May 20, 2013
China’s PLA Hackers Pick Up Where They Left Off
Michael Harper for redOrbit.com — Your Universe Online
Earlier this year, security firm Mandiant released a report which found a rash of cyber attacks against companies from the US and other English-speaking countries. These attacks were all believed to be launched from China, specifically a branch of the People´s Liberation Army (PLA) called Unit 61398, located in one 12-story building on the edge of Shanghai.In the weeks following this report´s release, cyber activity from Unit 61398 had been slow, even though the Chinese government denied any participation in the attacks on hundreds of companies. Yesterday, the New York Times released a second report claiming that the Unit is back at work, and this time they´re using different techniques to avoid being spotted.
“They dialed it back for a little while, though other groups that also wear uniforms didn´t even bother to do that,” said Kevin Mandia, the chief executive of Mandiant, in an interview with the Times.
“I think you have to view this as the new normal.”
Mandiant has once again reported hacking activity, and though they did not disclose the PLA´s targets, they did say several of them were attacked during the last round of cyberattacks. The New York Times itself was a target of the earlier attacks and hired Mandiant to investigate.
The Obama administration has commented on this new uptick in hacking attempts, saying they need to have another conversation with the Chinese government and let them know “there is a real cost to this kind of activity.”
Shortly after being discovered in February, the hackers not only ceased their attacks but also removed any spying tools that they had used or left behind. Mandiant has kept an eye on the Unit, however, and now says they´ve been slowly ramping up their attacks over the past two months. To hide their tracks, the Chinese hackers have begun to use new servers with which to carry out their strikes as well as other spy tools which allow them to steal private information without being detected.
Mandiant believes these hackers have been able to operate at “60 to 70 percent” of the level they were at before they shut down operations in February. The security firm watched as the Unit was essentially dismantled and hackers dispersed. Online detectives worked to find these hackers and link their online pseudonyms with their real identities.
One hacker in particular operated under the assumed name “UglyGorilla.” Online detectives later linked him back to a man named “Wang Dong” who blogged about his experiences as a low-paid and hungry hacker for the PLA.
The PLA hackers only took a few weeks off from their strikes before slowly picking up again where they left off.
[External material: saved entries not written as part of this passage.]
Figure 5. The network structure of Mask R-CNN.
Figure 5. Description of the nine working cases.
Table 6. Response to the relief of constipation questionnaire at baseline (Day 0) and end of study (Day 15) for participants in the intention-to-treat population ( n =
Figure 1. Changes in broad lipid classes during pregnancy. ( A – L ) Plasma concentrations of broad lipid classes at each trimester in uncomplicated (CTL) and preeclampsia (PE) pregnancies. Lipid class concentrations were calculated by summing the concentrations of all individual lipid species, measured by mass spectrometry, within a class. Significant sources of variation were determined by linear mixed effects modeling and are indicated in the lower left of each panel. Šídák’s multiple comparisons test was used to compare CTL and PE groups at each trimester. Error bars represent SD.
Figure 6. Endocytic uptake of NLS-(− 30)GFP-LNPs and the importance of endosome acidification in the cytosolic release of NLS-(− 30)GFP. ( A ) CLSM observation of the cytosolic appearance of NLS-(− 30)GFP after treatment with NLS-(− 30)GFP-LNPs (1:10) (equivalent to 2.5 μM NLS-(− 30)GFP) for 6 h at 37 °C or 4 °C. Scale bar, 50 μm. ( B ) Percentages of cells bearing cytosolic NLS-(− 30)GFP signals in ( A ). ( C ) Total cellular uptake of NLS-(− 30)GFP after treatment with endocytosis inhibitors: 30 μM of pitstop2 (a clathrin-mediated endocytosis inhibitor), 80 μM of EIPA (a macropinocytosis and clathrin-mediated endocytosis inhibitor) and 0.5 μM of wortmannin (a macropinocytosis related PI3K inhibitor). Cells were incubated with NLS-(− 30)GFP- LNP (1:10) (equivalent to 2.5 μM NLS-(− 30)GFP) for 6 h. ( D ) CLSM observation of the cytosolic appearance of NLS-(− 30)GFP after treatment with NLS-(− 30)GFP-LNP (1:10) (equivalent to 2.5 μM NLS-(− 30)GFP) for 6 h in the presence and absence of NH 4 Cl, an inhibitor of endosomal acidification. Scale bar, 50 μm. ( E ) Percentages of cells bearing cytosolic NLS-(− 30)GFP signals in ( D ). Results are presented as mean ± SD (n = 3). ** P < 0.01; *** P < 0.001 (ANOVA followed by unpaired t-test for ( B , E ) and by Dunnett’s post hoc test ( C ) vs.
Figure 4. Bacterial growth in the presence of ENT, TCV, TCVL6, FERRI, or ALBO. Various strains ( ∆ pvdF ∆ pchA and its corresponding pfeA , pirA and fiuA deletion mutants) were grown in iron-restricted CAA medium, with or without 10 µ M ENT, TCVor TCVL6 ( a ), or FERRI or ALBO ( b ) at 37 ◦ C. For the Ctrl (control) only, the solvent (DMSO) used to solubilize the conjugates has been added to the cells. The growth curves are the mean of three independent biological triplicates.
The new attacks are still originating from the same building in Shanghai, and Mandiant claims most of the Chinese hackers are taking advantage of small Internet Service Providers (ISPs) who aren´t aware of their presence.
Mandiant also found the hackers are still using the same malware as before, though the code has been slightly altered.
Thomas Donilon, President Obama´s national security advisor, is expected to talk about these attacks and more during an upcoming visit to China.